Self-Organizing Maps (SOM)

  Add to Bookmark

Self-Organizing Maps (SOM) are a type of artificial neural network introduced by Teuvo Kohonen. SOMs are mainly used for dimensionality reduction and data visualization, especially for high-dimensional data.

Unlike supervised learning models, SOMs learn patterns without labels, organizing input data into a meaningful 2D map where similar inputs are grouped together.

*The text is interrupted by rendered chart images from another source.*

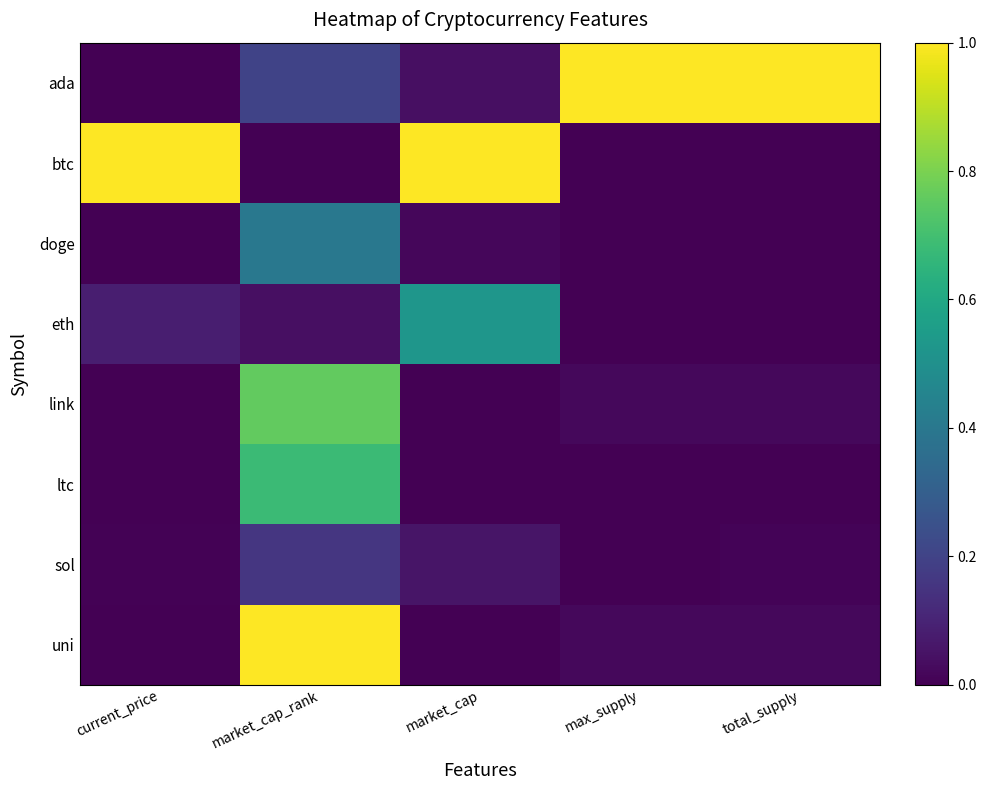

Reading left to right, what are all the values shown in this chart?

ada: current_price=0.0	market_cap_rank=0.2	market_cap=0.0	max_supply=1.0	total_supply=1.0
btc: current_price=1.0	market_cap_rank=0.0	market_cap=1.0	max_supply=0.0	total_supply=0.0
doge: current_price=0.0	market_cap_rank=0.4	market_cap=0.0	max_supply=0.0	total_supply=0.0
eth: current_price=0.1	market_cap_rank=0.0	market_cap=0.5	max_supply=0.0	total_supply=0.0
link: current_price=0.0	market_cap_rank=0.8	market_cap=0.0	max_supply=0.0	total_supply=0.0
ltc: current_price=0.0	market_cap_rank=0.7	market_cap=0.0	max_supply=0.0	total_supply=0.0
sol: current_price=0.0	market_cap_rank=0.2	market_cap=0.1	max_supply=0.0	total_supply=0.0
uni: current_price=0.0	market_cap_rank=1.0	market_cap=0.0	max_supply=0.0	total_supply=0.0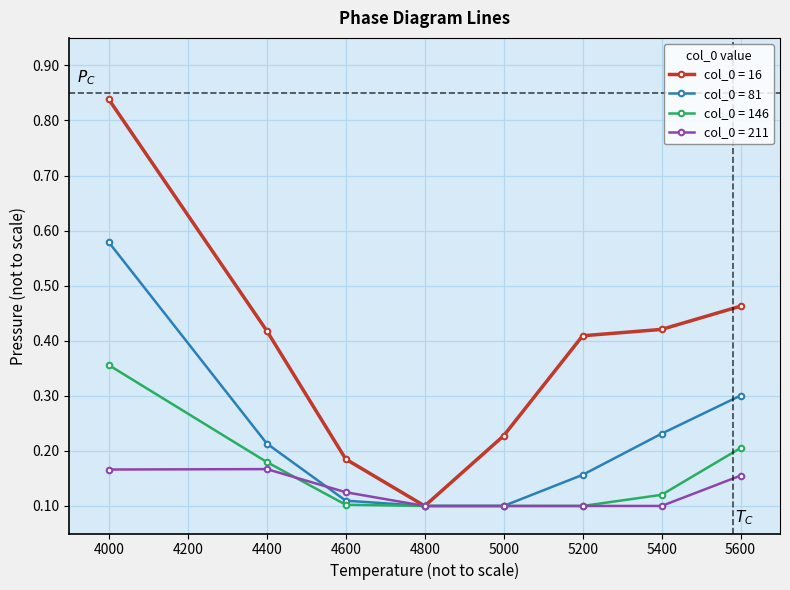

True or false: col_0 = 146 has more than 2 interior local peaks.

False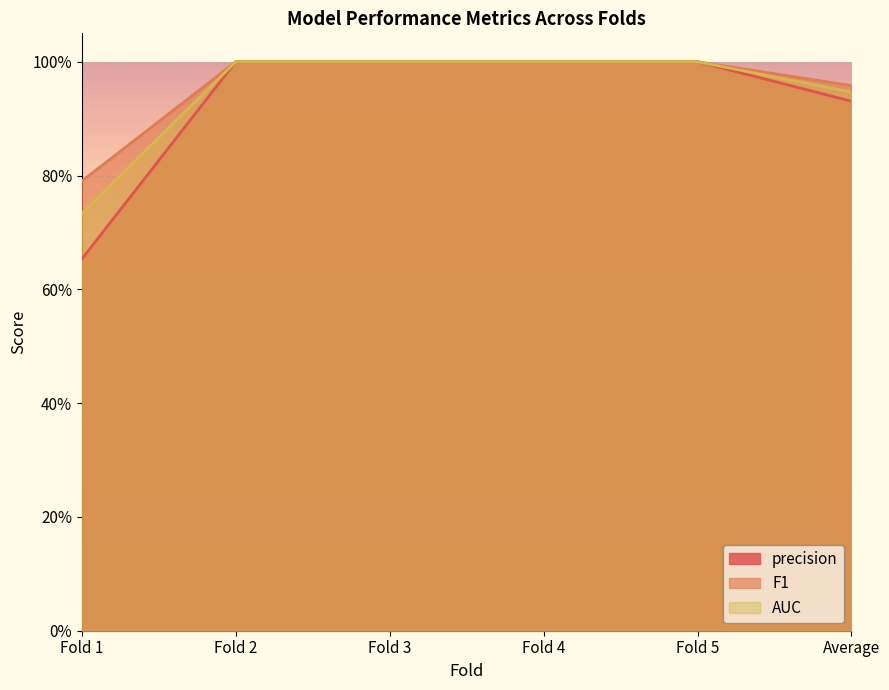

What is the label of the 4th point from the right?

Fold 3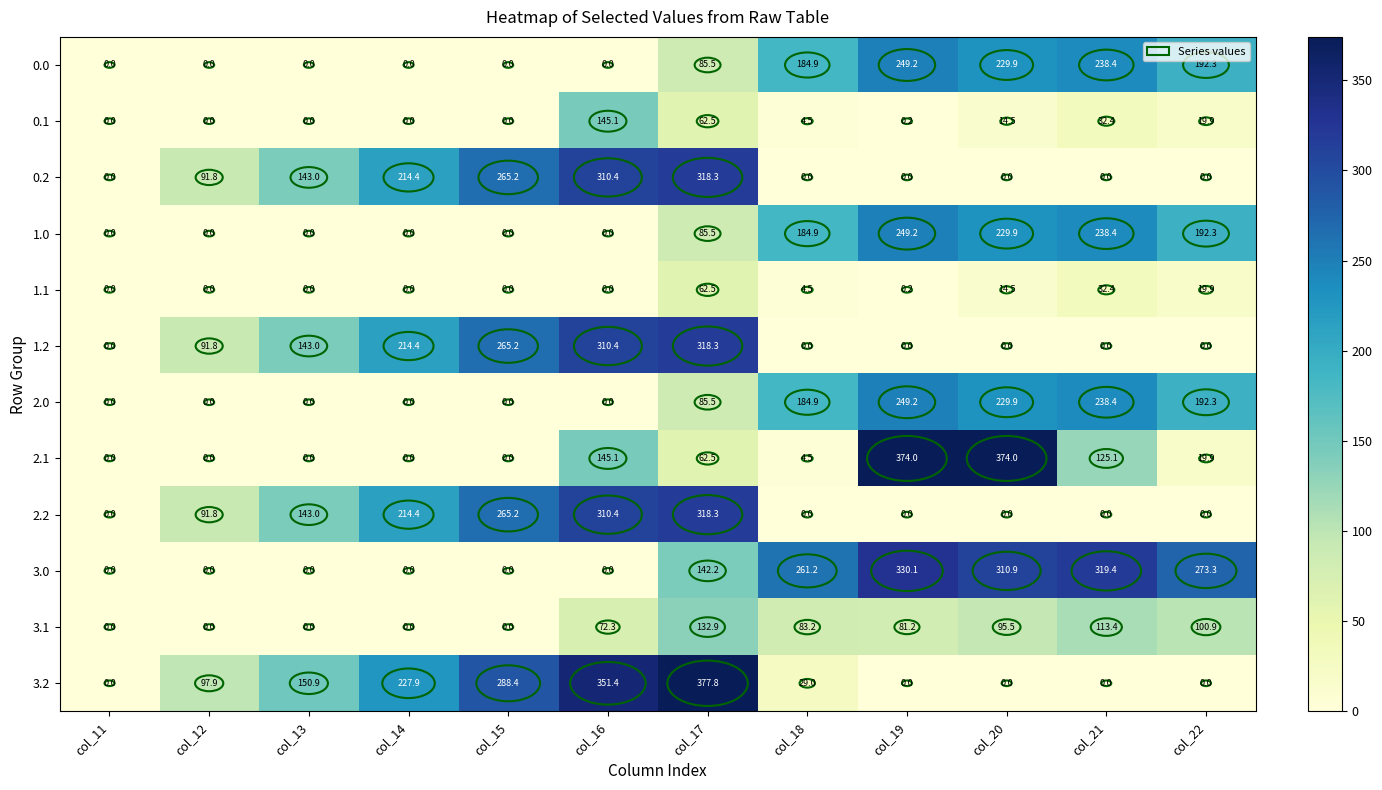

Is the value of 0.2 at col_16 greater than the value of 3.1 at col_21?

Yes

They’re ideal for clustering, pattern recognition, and visualization.


How SOM Works

Architecture

  • Input layer: accepts n-dimensional feature vectors
  • Map layer: typically a 2D grid of neurons (nodes), each with an associated weight vector of the same dimension as the input

Training Process

  1. Initialize weight vectors randomly
  2. For each input vector:
    • Find the Best Matching Unit (BMU) — the neuron whose weights are closest to the input
    • Update the BMU and its neighbors to make them more like the input
  3. Over time, the map self-organizes to reflect the data distribution

Key Features of SOM

FeatureDescription
Topology PreservationSimilar data points map to nearby neurons
Dimensionality ReductionHigh-dimensional data projected onto a 2D space
Unsupervised LearningNo labeled data required
Clustering & VisualizationHelps identify natural clusters and structure in data

Python Example Using MiniSom

We’ll use the MiniSom package for a basic SOM implementation.

Install Library

pip install minisom

Sample Code

from minisom import MiniSom
from sklearn.datasets import load_iris
from sklearn.preprocessing import MinMaxScaler
import matplotlib.pyplot as plt
import numpy as np

# Load and normalize data
iris = load_iris()
X = iris.data
scaler = MinMaxScaler()
X_scaled = scaler.fit_transform(X)

# Initialize SOM: 7x7 grid, input_len = 4 (features)
som = MiniSom(x=7, y=7, input_len=4, sigma=1.0, learning_rate=0.5)
som.random_weights_init(X_scaled)
som.train_random(X_scaled, 100)

# Visualize SOM distance map (U-Matrix)
plt.figure(figsize=(7, 7))
plt.pcolor(som.distance_map().T, cmap='coolwarm')  # distance map as heatmap
plt.colorbar()
plt.title("SOM - Distance Map (U-Matrix)")
plt.show()

Output-

Output Explanation

  • Brighter cells indicate greater distance (edges between clusters)
  • Darker cells represent more similarity (cluster centers)

Applications of SOM

  • Customer segmentation
  • Anomaly detection
  • Document or text clustering
  • Gene expression pattern analysis
  • Image compression

Advantages

  • Intuitive data visualization
  • Preserves data topology
  • Works well with unlabeled, high-dimensional data
  • Identifies patterns/clusters without supervision

Limitations

  • SOMs require careful tuning of map size and parameters
  • Training is relatively slow for large datasets
  • Interpretation can be less precise than traditional clustering models

Tips for Beginners

  • Always normalize data before training a SOM
  • Use the U-Matrix to visually interpret cluster boundaries
  • Start with small grid sizes and scale as needed

Tips for Professionals

  • Use SOM as a preprocessing step for classification or anomaly detection
  • Combine with other clustering techniques like DBSCAN for hybrid modeling
  • Customize color-mapped heatmaps for deeper insight
  • Evaluate map quality using quantization and topographic errors

Summary

Self-Organizing Maps (SOM) are a powerful tool for unsupervised learning and visualization of complex data. They help you discover hidden structures and relationships, especially in high-dimensional datasets, making them a valuable tool for exploratory data analysis and clustering tasks.